Ahora que se apagan los focos y disminuye el ruido histérico que hay sobre ella, llega el momento de analizar el final de ese gran éxito televisivo que es Juego de Tronos. La serie de la que todos hablaban hace menos de un mes, pero que en tan poco tiempo parece haber quedado aparcada definitivamente, a la espera del siguiente producto que se pondrá de moda para no tardar en desaparecer a su vez. Sin embargo, la serie Juego de Tronos nos ha acompañado durante toda esta década, y los libros de los que parte llevan en las estanterías desde los lejanos años 90. Mucha y buena compañía, como para despacharla en un par de semanas.
Hace 7 años, cuando Juego de Tronos iba por su segunda
temporada, ya avisamos de que basaba su éxito, entre otros ingredientes, en presentarnos
un mundo de fantasía muy distinto al nuestro pero que funciona con reglas que
conocemos sobradamente: es un mundo cruel donde los buenos rara vez triunfan,
los errores se pagan con creces, y los aspirantes a héroe bastante tienen con
sobrevivir.
Con el final de
la serie hemos descubierto otra cosa, también real como la vida misma: al
contrario de lo que afirma Cersei en su célebre frase “cuando se juega al juego
de tronos solo se puede ganar o morir, no hay puntos intermedios”, lo cierto es
que la mayoría de los personajes supervivientes de las 8 temporadas de la serie
han obtenido victorias parciales, amargas, y han perdido a buena parte de sus
seres queridos por el camino.
Juego de Tronos termina, si nos dejamos
llevar por sus resonancias políticas, con una clara apuesta por el reformismo.
Había una marcada pulsión revolucionaria encarnada en Daenerys y en su
pretensión por “romper la rueda” de un sistema a todas luces injusto y
despiadado.
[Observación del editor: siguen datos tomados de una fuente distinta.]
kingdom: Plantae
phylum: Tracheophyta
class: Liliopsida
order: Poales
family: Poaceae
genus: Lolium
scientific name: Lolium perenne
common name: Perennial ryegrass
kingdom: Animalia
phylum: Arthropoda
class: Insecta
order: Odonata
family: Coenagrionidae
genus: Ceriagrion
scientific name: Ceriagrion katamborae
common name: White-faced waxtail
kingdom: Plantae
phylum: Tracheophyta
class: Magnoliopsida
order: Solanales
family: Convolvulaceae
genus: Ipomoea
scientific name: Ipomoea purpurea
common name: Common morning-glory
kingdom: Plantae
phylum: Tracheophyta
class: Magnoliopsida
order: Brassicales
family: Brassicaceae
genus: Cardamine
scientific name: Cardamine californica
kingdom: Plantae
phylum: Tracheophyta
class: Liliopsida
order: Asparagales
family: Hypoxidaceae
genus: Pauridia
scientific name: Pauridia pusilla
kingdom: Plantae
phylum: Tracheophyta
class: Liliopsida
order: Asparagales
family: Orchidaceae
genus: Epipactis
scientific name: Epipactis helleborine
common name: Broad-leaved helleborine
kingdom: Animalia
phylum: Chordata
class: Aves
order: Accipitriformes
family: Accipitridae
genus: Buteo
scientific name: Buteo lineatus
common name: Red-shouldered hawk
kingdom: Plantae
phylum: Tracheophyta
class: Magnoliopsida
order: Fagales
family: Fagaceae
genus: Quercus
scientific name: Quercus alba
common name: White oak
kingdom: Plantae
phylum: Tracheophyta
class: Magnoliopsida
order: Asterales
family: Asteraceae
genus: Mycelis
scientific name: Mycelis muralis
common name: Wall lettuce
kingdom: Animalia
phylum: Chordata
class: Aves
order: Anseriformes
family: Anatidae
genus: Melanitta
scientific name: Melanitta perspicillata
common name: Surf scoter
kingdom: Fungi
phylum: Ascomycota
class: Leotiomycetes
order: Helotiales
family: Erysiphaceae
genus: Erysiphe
Pero Daenerys fracasa de la peor manera posible, y en su caso la
apuesta sí que era a todo o nada, a ganar o morir. El personaje encargado de
darle muerte no es otro que su enamorado Jon Nieve, el reformista por
excelencia, capaz de sacrificarlo casi todo (todo excepto el sistema) en pos del bien común. Al igual que en nuestro mundo la
socialdemocracia lleva medio siglo sacrificándose en el altar del capitalismo, tratando
de reformarlo con la buena intención de hacerlo mínimamente soportable, a Jon
Nieve se le paga por sus servicios con la moneda de la irrelevancia, que es la
del exilio: en la última secuencia de la serie, el legítimo heredero del trono,
el aspirante al poder más justo y capaz precisamente porque no desea el poder,
cabalga con el pueblo libre hacia un destierro que es a la vez la promesa de
una tierra donde se seguirán otras reglas, más bien anarquistas, donde nadie estará obligado a arrodillarse ante el poder.
Y antes de esta
secuencia final, Juego de Tronos nos
presenta una divertida escena en la que el Consejo Privado del nuevo Rey
comienza a poner en marcha sus reformas, que parecen bienintencionadas pero se
adivinan llenas de obstáculos: es el paradigma de todo nuevo gobierno que
accede al poder con ilusión tras una larga etapa de despotismo, pero que no
tardará en darse de bruces con la realidad en forma de límites externos a su
acción política, intereses cruzados, ambiciones personales y luchas internas.
En la ficción
de Juego de Tronos como en la
realidad que soportamos a diario, ganar o morir no es la auténtica disyuntiva,
y todo está lleno de puntos intermedios. En cualquier caso, como Jon Nieve y
sus salvajes, toca ahora partir en busca de nuevos horizontes, en busca de
nuevas ficciones que nos hagan más leve el paso por un mundo que tanto se
resiste a los cambios. Sin olvidarnos de las antiguas ficciones y de su eco, por supuesto.